REQUIRED WORK: Could you write out the records below exactly as they appear, leaving out any pictures?

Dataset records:
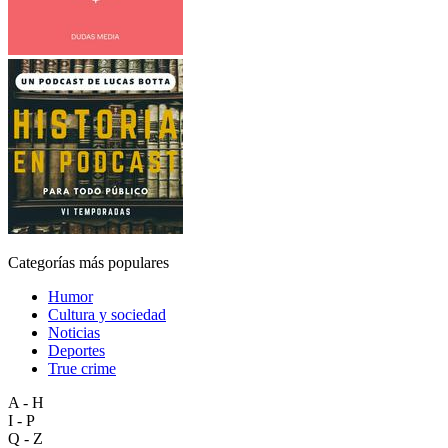
Categorías más populares
Humor
Cultura y sociedad
Noticias
Deportes
True crime
A - H
I - P
Q - Z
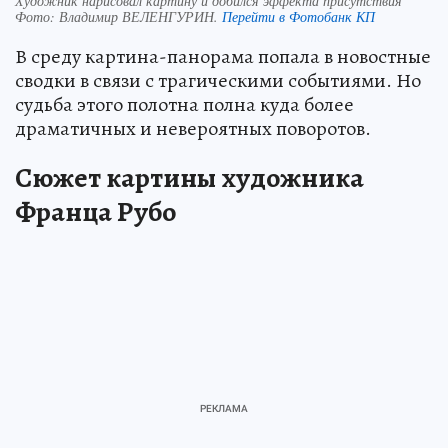
Художник нарисовал картину и добился эффекта присутствия
Фото:
Владимир ВЕЛЕНГУРИН.
Перейти в Фотобанк КП
В среду картина-панорама попала в новостные
сводки в связи с трагическими событиями. Но
судьба этого полотна полна куда более
драматичных и невероятных поворотов.
Сюжет картины художника
Франца Рубо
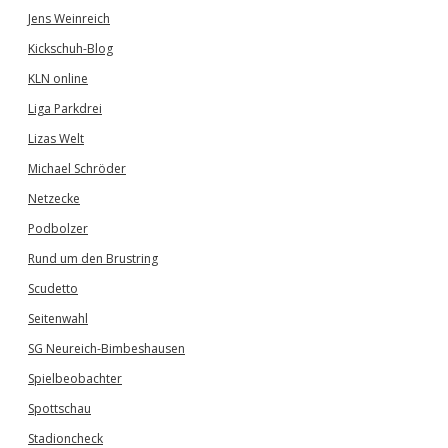
Jens Weinreich
Kickschuh-Blog
KLN online
Liga Parkdrei
Lizas Welt
Michael Schröder
Netzecke
Podbolzer
Rund um den Brustring
Scudetto
Seitenwahl
SG Neureich-Bimbeshausen
Spielbeobachter
Spottschau
Stadioncheck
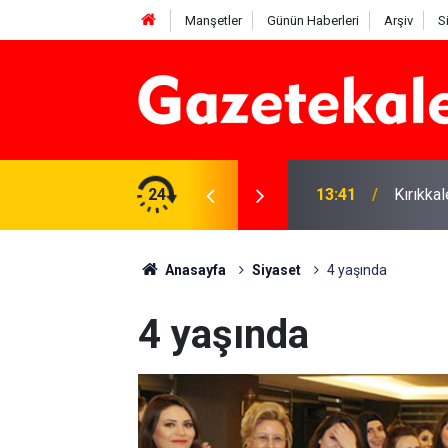
Manşetler
Günün Haberleri
Arşiv
S
 Deniz Çavdar başkan seçildi
24
13:41
Kırıkka
Anasayfa
Siyaset
4 yaşında
4 yaşında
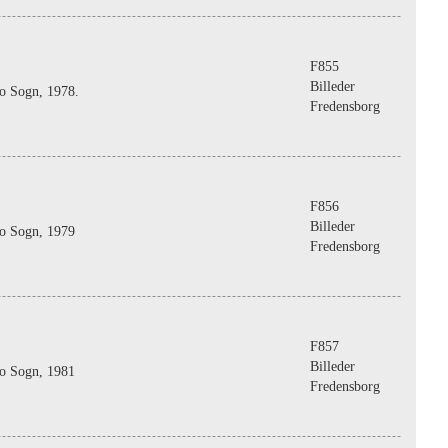
F855
Billeder
o Sogn, 1978.
Fredensborg
F856
Billeder
bo Sogn, 1979
Fredensborg
F857
Billeder
bo Sogn, 1981
Fredensborg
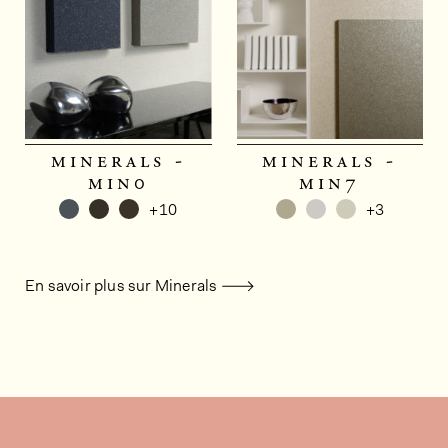
minerals -
minerals -
min0
min7
+10
+3
En savoir plus sur Minerals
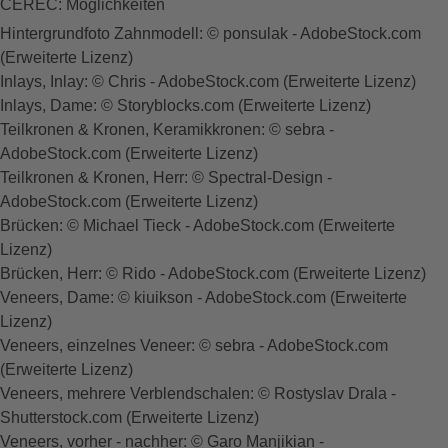
CEREC: Möglichkeiten
Hintergrundfoto Zahnmodell: © ponsulak - AdobeStock.com
(Erweiterte Lizenz)
Inlays, Inlay: © Chris - AdobeStock.com (Erweiterte Lizenz)
Inlays, Dame: © Storyblocks.com (Erweiterte Lizenz)
Teilkronen & Kronen, Keramikkronen: © sebra -
AdobeStock.com (Erweiterte Lizenz)
Teilkronen & Kronen, Herr: © Spectral-Design -
AdobeStock.com (Erweiterte Lizenz)
Brücken: © Michael Tieck - AdobeStock.com (Erweiterte
Lizenz)
Brücken, Herr: © Rido - AdobeStock.com (Erweiterte Lizenz)
Veneers, Dame: © kiuikson - AdobeStock.com (Erweiterte
Lizenz)
Veneers, einzelnes Veneer: © sebra - AdobeStock.com
(Erweiterte Lizenz)
Veneers, mehrere Verblendschalen: © Rostyslav Drala -
Shutterstock.com (Erweiterte Lizenz)
Veneers, vorher - nachher: © Garo Manjikian -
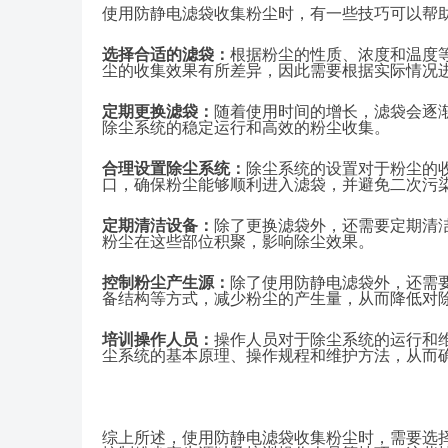
使用防静电滤袋收集粉尘时，有一些技巧可以帮
选择合适的滤袋：
根据粉尘的性质、浓度和温度
尘的收集效果有所差异，因此需要根据实际情况
定期更换滤袋：
随着使用时间的增长，滤袋会逐
除尘系统的稳定运行和高效的粉尘收集。
合理设置除尘系统：
除尘系统的设置对于粉尘的
口，确保粉尘能够顺利进入滤袋，并避免二次污
定期清洁设备：
除了更换滤袋外，还需要定期清
粉尘在这些部位积聚，影响除尘效果。
控制粉尘产生源：
除了使用防静电滤袋外，还需
备结构等方式，减少粉尘的产生量，从而降低对
培训操作人员：
操作人员对于除尘系统的运行和
尘系统的基本原理、操作规程和维护方法，从而
综上所述，使用防静电滤袋收集粉尘时，需要选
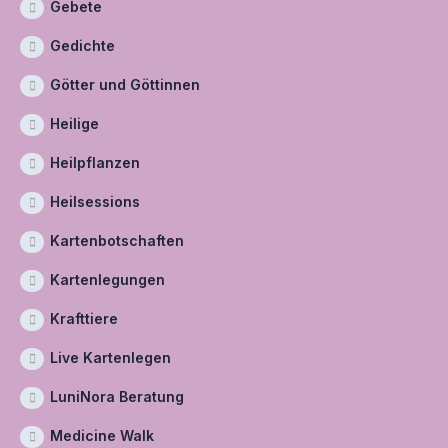
Gebete
Gedichte
Götter und Göttinnen
Heilige
Heilpflanzen
Heilsessions
Kartenbotschaften
Kartenlegungen
Krafttiere
Live Kartenlegen
LuniNora Beratung
Medicine Walk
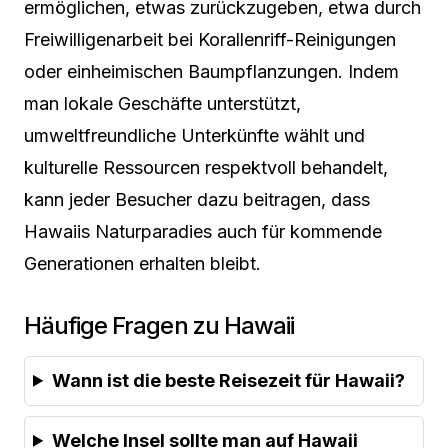
ermöglichen, etwas zurückzugeben, etwa durch
Freiwilligenarbeit bei Korallenriff-Reinigungen
oder einheimischen Baumpflanzungen. Indem
man lokale Geschäfte unterstützt,
umweltfreundliche Unterkünfte wählt und
kulturelle Ressourcen respektvoll behandelt,
kann jeder Besucher dazu beitragen, dass
Hawaiis Naturparadies auch für kommende
Generationen erhalten bleibt.
Häufige Fragen zu Hawaii
Wann ist die beste Reisezeit für Hawaii?
Welche Insel sollte man auf Hawaii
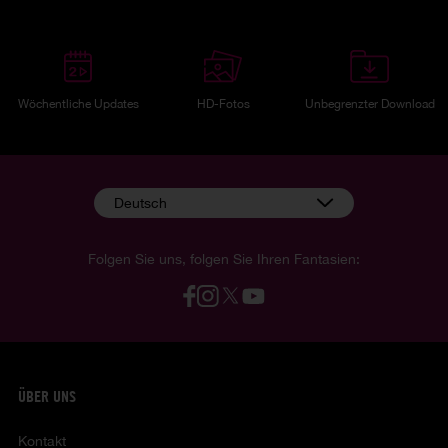
Wöchentliche Updates
HD-Fotos
Unbegrenzter Download
Deutsch
Folgen Sie uns, folgen Sie Ihren Fantasien:
ÜBER UNS
Kontakt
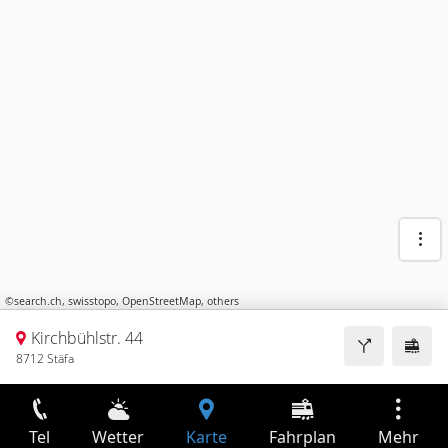
©
search.ch
,
swisstopo
,
OpenStreetMap
,
others
Kirchbühlstr. 44
8712 Stäfa
Tel
Wetter
Karte
Fahrplan
Mehr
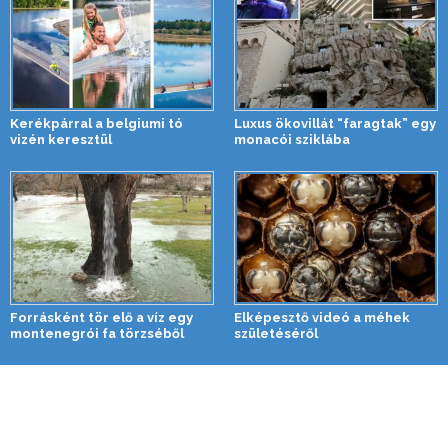
Kerékpárral a belgiumi tó
Luxus ökovillát “faragtak” egy
vizén keresztül
monacói sziklába
Forrásként tör elő a víz egy
Elképesztő videó a méhek
montenegrói fa törzséből
születéséről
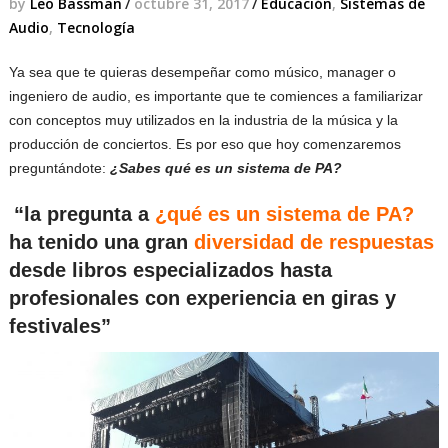
by
Leo Bassman
/
octubre 31, 2017
/
Educación
,
Sistemas de
Audio
,
Tecnología
Ya sea que te quieras desempeñar como músico, manager o
ingeniero de audio, es importante que te comiences a familiarizar
con conceptos muy utilizados en la industria de la música y la
producción de conciertos. Es por eso que hoy comenzaremos
preguntándote:
¿Sabes qué es un sistema de PA?
“la pregunta a
¿qué es un sistema de PA?
ha tenido una gran
diversidad de respuestas
desde libros especializados hasta
profesionales con experiencia en giras y
festivales”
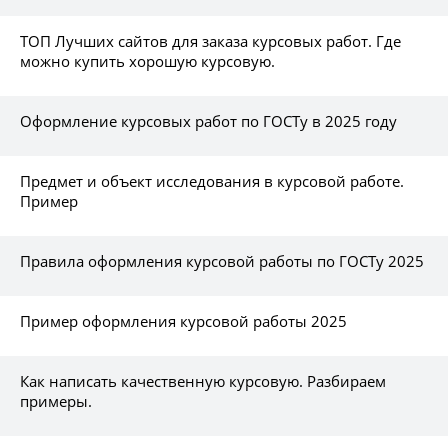
ТОП Лучших сайтов для заказа курсовых работ. Где
можно купить хорошую курсовую.
Оформление курсовых работ по ГОСТу в 2025 году
Предмет и объект исследования в курсовой работе.
Пример
Правила оформления курсовой работы по ГОСТу 2025
Пример оформления курсовой работы 2025
Как написать качественную курсовую. Разбираем
примеры.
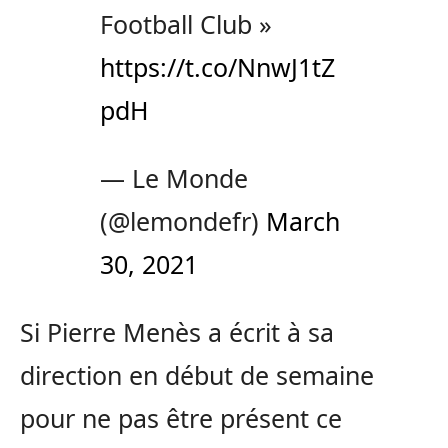
Football Club »
https://t.co/NnwJ1tZ
pdH
— Le Monde
(@lemondefr)
March
30, 2021
Si Pierre Menès a écrit à sa
direction en début de semaine
pour ne pas être présent ce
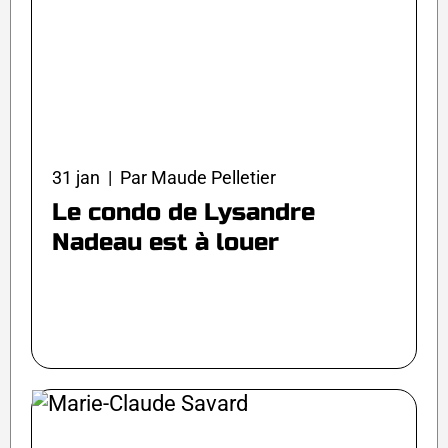
31 jan | Par Maude Pelletier
Le condo de Lysandre
Nadeau est à louer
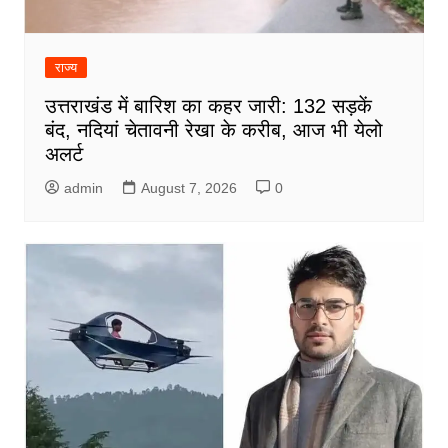
राज्य
उत्तराखंड में बारिश का कहर जारी: 132 सड़कें
बंद, नदियां चेतावनी रेखा के करीब, आज भी येलो
अलर्ट
admin
August 7, 2026
0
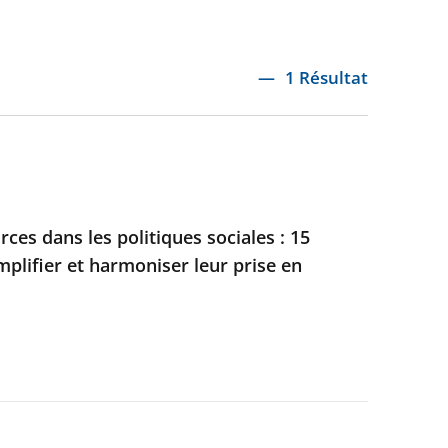
1 Résultat
ces dans les politiques sociales : 15
mplifier et harmoniser leur prise en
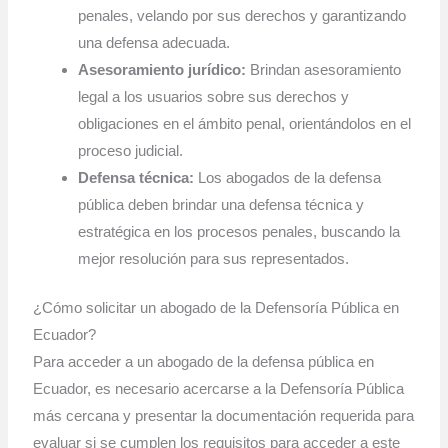
penales, velando por sus derechos y garantizando
una defensa adecuada.
Asesoramiento jurídico:
Brindan asesoramiento
legal a los usuarios sobre sus derechos y
obligaciones en el ámbito penal, orientándolos en el
proceso judicial.
Defensa técnica:
Los abogados de la defensa
pública deben brindar una defensa técnica y
estratégica en los procesos penales, buscando la
mejor resolución para sus representados.
¿Cómo solicitar un abogado de la Defensoría Pública en
Ecuador?
Para acceder a un abogado de la defensa pública en
Ecuador, es necesario acercarse a la Defensoría Pública
más cercana y presentar la documentación requerida para
evaluar si se cumplen los requisitos para acceder a este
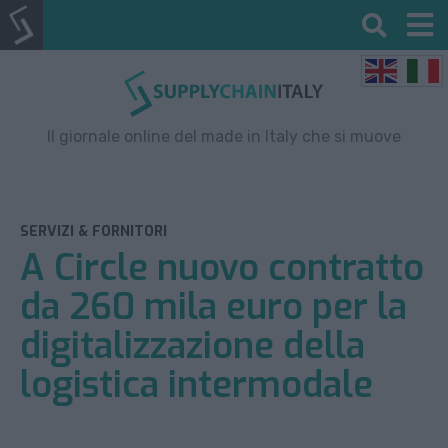
Il giornale online del made in Italy che si muove
SERVIZI & FORNITORI
A Circle nuovo contratto
da 260 mila euro per la
digitalizzazione della
logistica intermodale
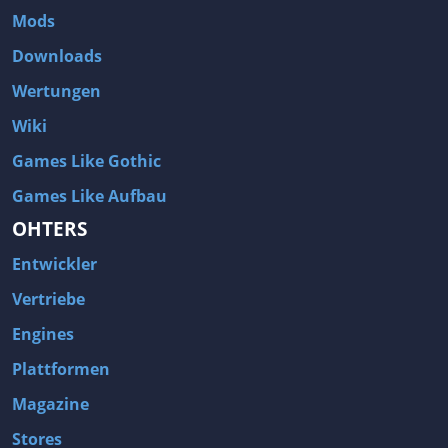
Mods
Downloads
Wertungen
Wiki
Games Like Gothic
Games Like Aufbau
OHTERS
Entwickler
Vertriebe
Engines
Plattformen
Magazine
Stores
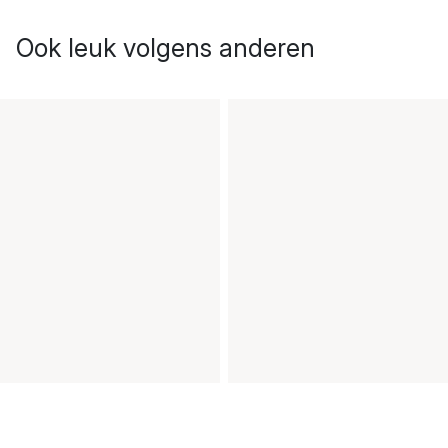
Ook leuk volgens anderen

RESULT BELOW:
Categorías más populares
Humor
Cultura y sociedad
Noticias
Deportes
True crime
A - H
I - P
Q - Z
Художник нарисовал картину и добился эффекта присутствия
Фото:
Владимир ВЕЛЕНГУРИН.
Перейти в Фотобанк КП
В среду картина-панорама попала в новостные
сводки в связи с трагическими событиями. Но
судьба этого полотна полна куда более
драматичных и невероятных поворотов.
Сюжет картины художника
Франца Рубо
Jens Weinreich
Kickschuh-Blog
KLN online
Liga Parkdrei
Lizas Welt
Michael Schröder
Netzecke
Podbolzer
Rund um den Brustring
Scudetto
Seitenwahl
SG Neureich-Bimbeshausen
Spielbeobachter
Spottschau
Stadioncheck
Manşetler
Günün Haberleri
Arşiv
S
 Deniz Çavdar başkan seçildi
24
13:41
Kırıkka
Anasayfa
Siyaset
4 yaşında
4 yaşında
F855
Billeder
o Sogn, 1978.
Fredensborg
F856
Billeder
bo Sogn, 1979
Fredensborg
F857
Billeder
bo Sogn, 1981
Fredensborg
minerals -
minerals -
min0
min7
+10
+3
En savoir plus sur Minerals
CEREC: Möglichkeiten
Hintergrundfoto Zahnmodell: © ponsulak - AdobeStock.com
(Erweiterte Lizenz)
Inlays, Inlay: © Chris - AdobeStock.com (Erweiterte Lizenz)
Inlays, Dame: © Storyblocks.com (Erweiterte Lizenz)
Teilkronen & Kronen, Keramikkronen: © sebra -
AdobeStock.com (Erweiterte Lizenz)
Teilkronen & Kronen, Herr: © Spectral-Design -
AdobeStock.com (Erweiterte Lizenz)
Brücken: © Michael Tieck - AdobeStock.com (Erweiterte
Lizenz)
Brücken, Herr: © Rido - AdobeStock.com (Erweiterte Lizenz)
Veneers, Dame: © kiuikson - AdobeStock.com (Erweiterte
Lizenz)
Veneers, einzelnes Veneer: © sebra - AdobeStock.com
(Erweiterte Lizenz)
Veneers, mehrere Verblendschalen: © Rostyslav Drala -
Shutterstock.com (Erweiterte Lizenz)
Veneers, vorher - nachher: © Garo Manjikian -
使用防静电滤袋收集粉尘时，有一些技巧可以帮
选择合适的滤袋：
根据粉尘的性质、浓度和温度
尘的收集效果有所差异，因此需要根据实际情况
定期更换滤袋：
随着使用时间的增长，滤袋会逐
除尘系统的稳定运行和高效的粉尘收集。
合理设置除尘系统：
除尘系统的设置对于粉尘的
口，确保粉尘能够顺利进入滤袋，并避免二次污
定期清洁设备：
除了更换滤袋外，还需要定期清
粉尘在这些部位积聚，影响除尘效果。
控制粉尘产生源：
除了使用防静电滤袋外，还需
备结构等方式，减少粉尘的产生量，从而降低对
培训操作人员：
操作人员对于除尘系统的运行和
尘系统的基本原理、操作规程和维护方法，从而
综上所述，使用防静电滤袋收集粉尘时，需要选
Gebete
Gedichte
Götter und Göttinnen
Heilige
Heilpflanzen
Heilsessions
Kartenbotschaften
Kartenlegungen
Krafttiere
Live Kartenlegen
LuniNora Beratung
Medicine Walk
ermöglichen, etwas zurückzugeben, etwa durch
Freiwilligenarbeit bei Korallenriff-Reinigungen
oder einheimischen Baumpflanzungen. Indem
man lokale Geschäfte unterstützt,
umweltfreundliche Unterkünfte wählt und
kulturelle Ressourcen respektvoll behandelt,
kann jeder Besucher dazu beitragen, dass
Hawaiis Naturparadies auch für kommende
Generationen erhalten bleibt.
Häufige Fragen zu Hawaii
Wann ist die beste Reisezeit für Hawaii?
Welche Insel sollte man auf Hawaii
Wöchentliche Updates
HD-Fotos
Unbegrenzter Download
Deutsch
Folgen Sie uns, folgen Sie Ihren Fantasien:
ÜBER UNS
Kontakt
©
search.ch
,
swisstopo
,
OpenStreetMap
,
others
Kirchbühlstr. 44
8712 Stäfa
Tel
Wetter
Karte
Fahrplan
Mehr
Kerékpárral a belgiumi tó
Luxus ökovillát “faragtak” egy
vizén keresztül
monacói sziklába
Forrásként tör elő a víz egy
Elképesztő videó a méhek
montenegrói fa törzséből
születéséről
by
Leo Bassman
/
octubre 31, 2017
/
Educación
,
Sistemas de
Audio
,
Tecnología
Ya sea que te quieras desempeñar como músico, manager o
ingeniero de audio, es importante que te comiences a familiarizar
con conceptos muy utilizados en la industria de la música y la
producción de conciertos. Es por eso que hoy comenzaremos
preguntándote:
¿Sabes qué es un sistema de PA?
“la pregunta a
¿qué es un sistema de PA?
ha tenido una gran
diversidad de respuestas
desde libros especializados hasta
profesionales con experiencia en giras y
festivales”
ТОП Лучших сайтов для заказа курсовых работ. Где
можно купить хорошую курсовую.
Оформление курсовых работ по ГОСТу в 2025 году
Предмет и объект исследования в курсовой работе.
Пример
Правила оформления курсовой работы по ГОСТу 2025
Пример оформления курсовой работы 2025
Как написать качественную курсовую. Разбираем
примеры.
Football Club »
https://t.co/NnwJ1tZ
pdH
— Le Monde
(@lemondefr)
March
30, 2021
Si Pierre Menès a écrit à sa
direction en début de semaine
pour ne pas être présent ce
31 jan | Par Maude Pelletier
Le condo de Lysandre
Nadeau est à louer
राज्य
उत्तराखंड में बारिश का कहर जारी: 132 सड़कें
बंद, नदियां चेतावनी रेखा के करीब, आज भी येलो
अलर्ट
admin
August 7, 2026
0
1 Résultat
ces dans les politiques sociales : 15
mplifier et harmoniser leur prise en
penales, velando por sus derechos y garantizando
una defensa adecuada.
Asesoramiento jurídico:
Brindan asesoramiento
legal a los usuarios sobre sus derechos y
obligaciones en el ámbito penal, orientándolos en el
proceso judicial.
Defensa técnica:
Los abogados de la defensa
pública deben brindar una defensa técnica y
estratégica en los procesos penales, buscando la
mejor resolución para sus representados.
¿Cómo solicitar un abogado de la Defensoría Pública en
Ecuador?
Para acceder a un abogado de la defensa pública en
Ecuador, es necesario acercarse a la Defensoría Pública
más cercana y presentar la documentación requerida para
evaluar si se cumplen los requisitos para acceder a este
Il giornale online del made in Italy che si muove
SERVIZI & FORNITORI
A Circle nuovo contratto
da 260 mila euro per la
digitalizzazione della
logistica intermodale
Mods
Downloads
Wertungen
Wiki
Games Like Gothic
Games Like Aufbau
OHTERS
Entwickler
Vertriebe
Engines
Plattformen
Magazine
Stores
Ook leuk volgens anderen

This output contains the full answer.